Les refus se fondent sur des préjugés ou des hypothèses bien plus que sur des faits, comme l'avoue ingénument le délégué australien : « Dans les circonstances présentes, l'Australie ne peut faire plus... Nous n'avons pas de problème racial notable et nous ne voulons pas en importer un ». La Suisse estime avoir déjà fait le plein de réfugiés autrichiens et rétablit des visas avec son voisin. Elle va même demander à l'Allemagne de tamponner la lettre J sur les passeports de ses ressortissants juifs afin de pouvoir plus facilement les identifier et les repousser à sa frontière !
Un seul pays fait exception : la République dominicaine, dans les Antilles, dont le dictateur Trujillo souhaite « blanchir » la population avec l'importation de quelques milliers de Juifs allemands ; cette offre équivoque est repoussée.

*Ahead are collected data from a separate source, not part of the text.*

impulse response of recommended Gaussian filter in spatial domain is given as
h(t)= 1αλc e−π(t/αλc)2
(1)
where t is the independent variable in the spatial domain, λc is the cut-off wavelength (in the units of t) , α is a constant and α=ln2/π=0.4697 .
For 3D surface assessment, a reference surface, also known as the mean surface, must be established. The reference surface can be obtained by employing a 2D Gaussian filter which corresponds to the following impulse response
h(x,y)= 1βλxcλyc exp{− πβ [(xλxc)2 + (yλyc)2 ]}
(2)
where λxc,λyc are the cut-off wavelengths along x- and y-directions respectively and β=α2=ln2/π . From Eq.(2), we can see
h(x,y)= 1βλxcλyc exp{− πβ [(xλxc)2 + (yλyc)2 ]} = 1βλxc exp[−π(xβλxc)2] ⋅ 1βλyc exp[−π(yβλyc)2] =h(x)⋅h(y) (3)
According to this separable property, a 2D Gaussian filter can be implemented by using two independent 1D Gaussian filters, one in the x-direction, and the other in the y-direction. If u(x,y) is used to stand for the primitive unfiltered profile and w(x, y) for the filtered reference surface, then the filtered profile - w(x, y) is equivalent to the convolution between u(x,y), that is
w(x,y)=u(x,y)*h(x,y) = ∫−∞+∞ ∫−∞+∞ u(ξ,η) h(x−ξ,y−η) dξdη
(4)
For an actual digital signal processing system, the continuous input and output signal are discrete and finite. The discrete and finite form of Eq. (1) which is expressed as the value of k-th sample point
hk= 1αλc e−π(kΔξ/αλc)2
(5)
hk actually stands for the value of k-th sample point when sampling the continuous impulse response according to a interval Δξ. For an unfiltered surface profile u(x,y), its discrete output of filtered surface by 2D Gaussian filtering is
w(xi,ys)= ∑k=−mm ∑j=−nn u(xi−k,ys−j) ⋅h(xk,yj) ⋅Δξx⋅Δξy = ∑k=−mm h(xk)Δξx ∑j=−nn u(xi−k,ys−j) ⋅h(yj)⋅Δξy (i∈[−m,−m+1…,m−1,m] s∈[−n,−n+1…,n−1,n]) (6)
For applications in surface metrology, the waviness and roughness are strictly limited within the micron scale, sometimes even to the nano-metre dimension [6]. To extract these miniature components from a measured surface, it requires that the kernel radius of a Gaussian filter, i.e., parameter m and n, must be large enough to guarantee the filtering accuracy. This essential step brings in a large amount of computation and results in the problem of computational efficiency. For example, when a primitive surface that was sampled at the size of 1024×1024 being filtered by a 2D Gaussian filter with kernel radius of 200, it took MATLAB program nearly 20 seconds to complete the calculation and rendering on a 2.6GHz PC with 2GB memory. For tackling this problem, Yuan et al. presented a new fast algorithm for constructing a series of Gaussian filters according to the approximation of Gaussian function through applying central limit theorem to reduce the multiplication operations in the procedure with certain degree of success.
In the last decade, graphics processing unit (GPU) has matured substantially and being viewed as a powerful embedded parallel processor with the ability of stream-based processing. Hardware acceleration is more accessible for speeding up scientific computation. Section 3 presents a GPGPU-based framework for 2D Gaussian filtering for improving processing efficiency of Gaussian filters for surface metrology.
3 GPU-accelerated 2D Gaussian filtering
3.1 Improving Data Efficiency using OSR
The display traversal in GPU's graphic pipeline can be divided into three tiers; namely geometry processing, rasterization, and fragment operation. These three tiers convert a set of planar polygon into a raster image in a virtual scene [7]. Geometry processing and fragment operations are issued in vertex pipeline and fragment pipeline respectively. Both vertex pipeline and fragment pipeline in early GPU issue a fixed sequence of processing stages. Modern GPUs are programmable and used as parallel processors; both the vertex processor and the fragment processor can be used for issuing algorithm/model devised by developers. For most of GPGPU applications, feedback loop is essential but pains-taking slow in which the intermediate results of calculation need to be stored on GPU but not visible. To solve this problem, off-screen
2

La presse allemande, triomphante, titre au lendemain de la conférence : « Juifs à vendre ; même à bas prix, personne n’en veut ! ». Hitler, dans les jours qui suivent, ne se prive pas de dauber sur cet échec : « C'était honteux de voir les démocraties dégouliner de pitié pour le Peuple juif et rester de marbre quand il s'agit vraiment d'aider les Juifs ! »
Après la Nuit de Cristal de novembre 1938, l'émigration juive s'intensifie néanmoins. Beaucoup d'émigrants gagnent la Palestine sous des formes illégales, en défiant le gouvernement britannique qui tente de les repousser pour ne pas se mettre à dos les Arabes et le Grand Mufti de Jérusalem Amin al-Husseini, chef religieux musulman férocement hostile aux juifs qui ne craint pas de rencontrer Hitler et de recruter pour lui des combattants musulmans.

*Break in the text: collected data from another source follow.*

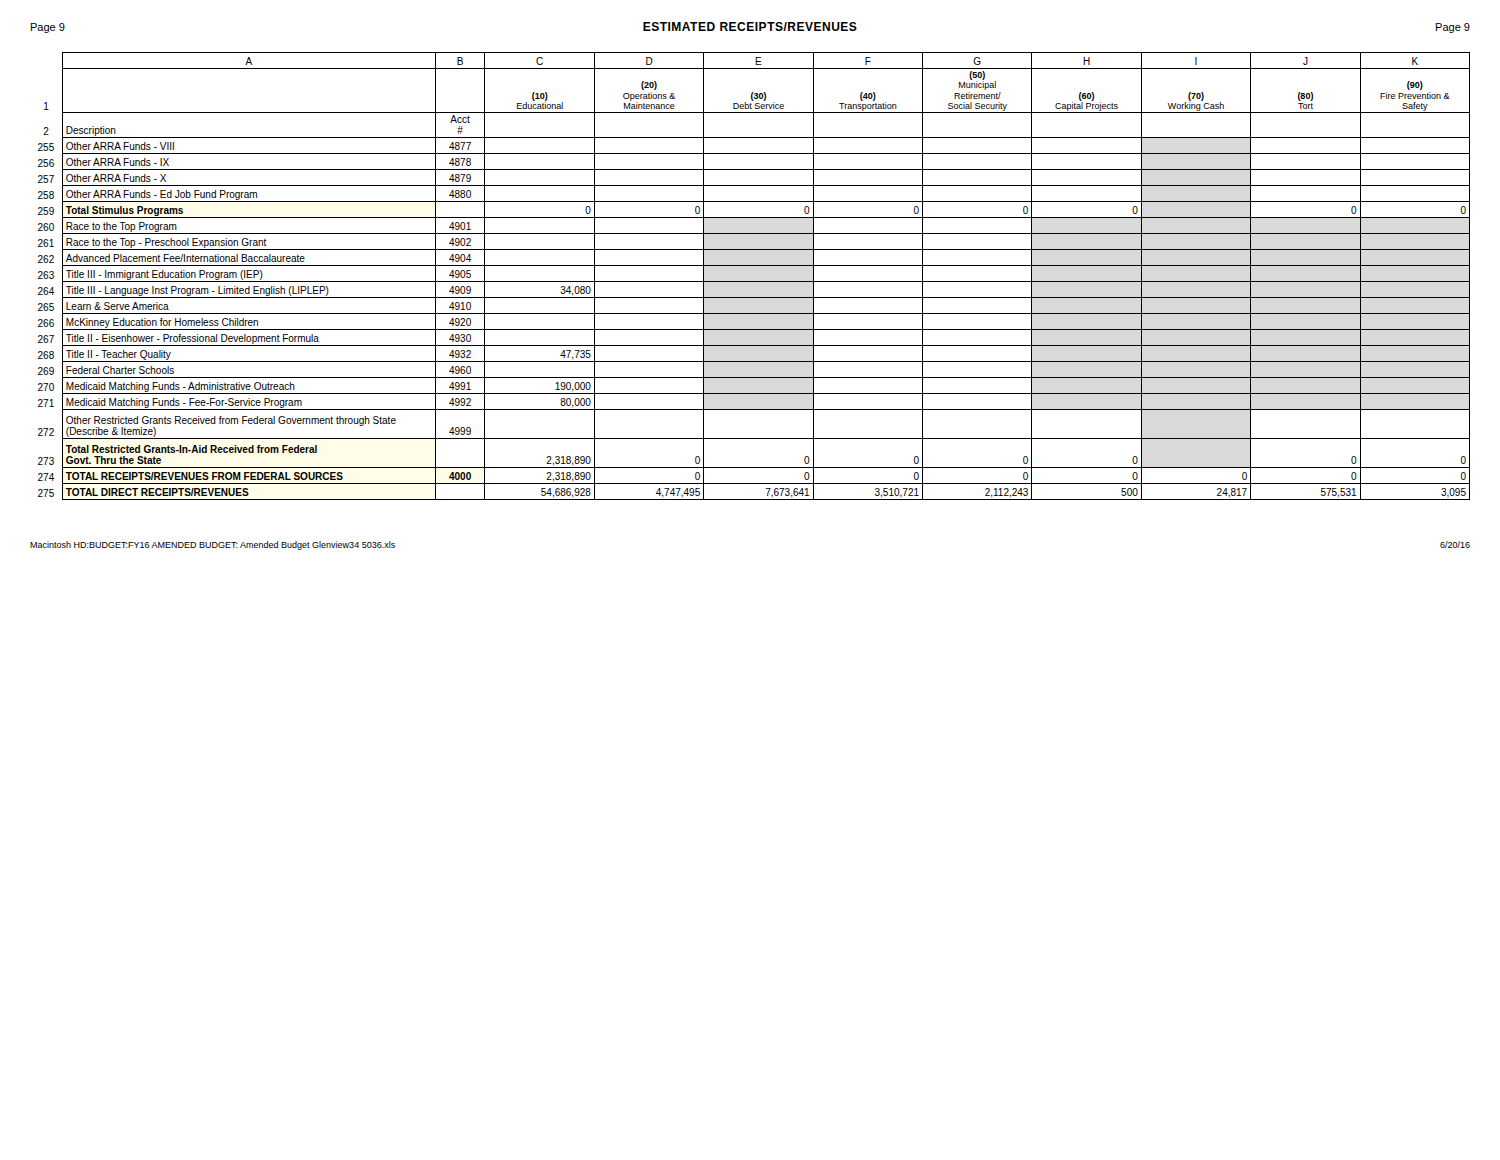Page 9
ESTIMATED RECEIPTS/REVENUES
Page 9
| | A | B | C | D | E | F | G | H | I | J | K |
| --- | --- | --- | --- | --- | --- | --- | --- | --- | --- | --- | --- |
| 1 | | | (10) Educational | (20) Operations & Maintenance | (30) Debt Service | (40) Transportation | (50) Municipal Retirement/ Social Security | (60) Capital Projects | (70) Working Cash | (80) Tort | (90) Fire Prevention & Safety |
| 2 | Description | Acct # | | | | | | | | | |
| 255 | Other ARRA Funds - VIII | 4877 | | | | | | | | | |
| 256 | Other ARRA Funds - IX | 4878 | | | | | | | | | |
| 257 | Other ARRA Funds - X | 4879 | | | | | | | | | |
| 258 | Other ARRA Funds - Ed Job Fund Program | 4880 | | | | | | | | | |
| 259 | Total Stimulus Programs | | 0 | 0 | 0 | 0 | 0 | 0 | | 0 | 0 |
| 260 | Race to the Top Program | 4901 | | | | | | | | | |
| 261 | Race to the Top - Preschool Expansion Grant | 4902 | | | | | | | | | |
| 262 | Advanced Placement Fee/International Baccalaureate | 4904 | | | | | | | | | |
| 263 | Title III - Immigrant Education Program (IEP) | 4905 | | | | | | | | | |
| 264 | Title III - Language Inst Program - Limited English (LIPLEP) | 4909 | 34,080 | | | | | | | | |
| 265 | Learn & Serve America | 4910 | | | | | | | | | |
| 266 | McKinney Education for Homeless Children | 4920 | | | | | | | | | |
| 267 | Title II - Eisenhower - Professional Development Formula | 4930 | | | | | | | | | |
| 268 | Title II - Teacher Quality | 4932 | 47,735 | | | | | | | | |
| 269 | Federal Charter Schools | 4960 | | | | | | | | | |
| 270 | Medicaid Matching Funds - Administrative Outreach | 4991 | 190,000 | | | | | | | | |
| 271 | Medicaid Matching Funds - Fee-For-Service Program | 4992 | 80,000 | | | | | | | | |
| 272 | Other Restricted Grants Received from Federal Government through State (Describe & Itemize) | 4999 | | | | | | | | | |
| 273 | Total Restricted Grants-In-Aid Received from Federal Govt. Thru the State | | 2,318,890 | 0 | 0 | 0 | 0 | 0 | | 0 | 0 |
| 274 | TOTAL RECEIPTS/REVENUES FROM FEDERAL SOURCES | 4000 | 2,318,890 | 0 | 0 | 0 | 0 | 0 | 0 | 0 | 0 |
| 275 | TOTAL DIRECT RECEIPTS/REVENUES | | 54,686,928 | 4,747,495 | 7,673,641 | 3,510,721 | 2,112,243 | 500 | 24,817 | 575,531 | 3,095 |
Macintosh HD:BUDGET:FY16 AMENDED BUDGET: Amended Budget Glenview34 5036.xls
6/20/16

Quelques milliers de Juifs saisissent aussi l'opportunité offerte par le port chinois de Shanghai, qui les dispense d'un visa d'entrée... Mais les échecs sont cruels. En mai 1939, le Saint-Louis, refoulé de Cuba et de Floride, doit revenir à Hambourg avec un millier de réfugiés juifs.
Bibliographie
La conférence d'Évian a fait l'objet d'un essai très documenté de Raphaël Delpard : La conférence de la Honte (Michalon, 2015, 250 pages). L'auteur décrit la montée de l'antisémitisme nazi, d'autant plus inattendue qu'elle survient dans le pays d'Europe où les juifs étaient jusque-là les mieux intégrés.
A posteriori, nous pouvons légitimement nous affliger de l'échec de la conférence d'Évian, à la veille de la Seconde Guerre mondiale. Les participants eussent-ils montré plus de clairvoyance qu'ils auraient pu accueillir et donc sauver une grande partie des 200.000 Juifs persécutés en Allemagne et en Autriche en 1938.
Ce geste eut-il pour autant évité la Shoah et ses six millions de victimes ? C'est très improbable...
En premier lieu, Hitler y aurait vu un signe de faiblesse de la part des Occidentaux et un encouragement à intensifier les persécutions. Et surtout, en second lieu, après le déclenchement de la guerre et l'invasion de la Pologne puis de l'URSS, il serait devenu de fait impossible pour les Occidentaux d'accueillir les millions de Juifs polonais, grecs, soviétiques, hongrois... tombés sous les griffes des nazis !
Une action généreuse à l'issue de la conférence n'aurait donc pas changé le cours de l'Histoire.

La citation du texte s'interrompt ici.